Objectives to evaluate the efficacy of an intensified B cell depletion therapy in patients with progressive SS
Methods Eighteen patients with SS [2 males, mean age 58.33 yrs (46–82)] with severe multiorgan involvement including skin [16], lung, with pulmonary fibrosis (17 patients) and pulmonary hypertension (5), esophagous [9], with polyarthralgias [2] have been prospectively treated with an intensified B cell depletion therapy (IBCDT) protocol due to their resistance or intolerance to previous therapy (4 cases) or as a front line treatment in 14 patients with unsatisfactory therapeutic compliance. IBCDT included: Rituximab (RTX) 375mg/sm on days 1, 8, 15, 22, and 2 more doses after 1 and 2months, associated with 2 IV administrations of 10mg/kg of cyclophosphamide and 3 methylprednisolone pulses (15mg/kg) followed by oral prednisone (0.8mg/kg/day, rapidly tapered to 5mg/day by the end of the 3rd month after RTX). No further immunosuppressive maintenance therapy has been given.

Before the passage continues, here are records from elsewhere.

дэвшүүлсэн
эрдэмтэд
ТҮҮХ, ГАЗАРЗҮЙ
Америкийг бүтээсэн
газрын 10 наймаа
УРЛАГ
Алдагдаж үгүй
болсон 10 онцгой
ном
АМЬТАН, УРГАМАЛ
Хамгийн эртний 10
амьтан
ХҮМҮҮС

Results Patients had been followed-up for a mean of 21,67 ± ds 11,05 (06–43) months. Significant decreases (p<0.05) were found in Rodnan skin score (baseline: 12.28; end of follow-up: 11.67), visual activity score (baseline mean value: 6.8 mm; end of follow-up: 4.2. A significant increase (p<0.05) FVC (baseline: 92.35; end of follow-up: 95.44), FEV (baseline: 86.5; end of follow-up: 90.43), DLCO (baseline: 57.15; end of follow-up: 66.75), and NTpro BNP (baseline: 345.19; end of follow-up: 62.29). PAP values did not change during the observation (baseline: 29.77mmHg; end of follow-up: 26.57). During the follow-up, pulmonary fibrosis, as established on a radiological level, was found to be ameliorated in 2 out of the 14 evaluable patients, worsened in 3, and unchanged in 9.
Conclusions A promising role of RTX in an intensified protocol of induction therapy can be envisaged in patients for whom avoiding prolonged immunosuppressive therapy particularly appealing. Our data confirm the opportunity to consider the regimens of BL depletion in the treatment of the most severe or refractory forms of SS.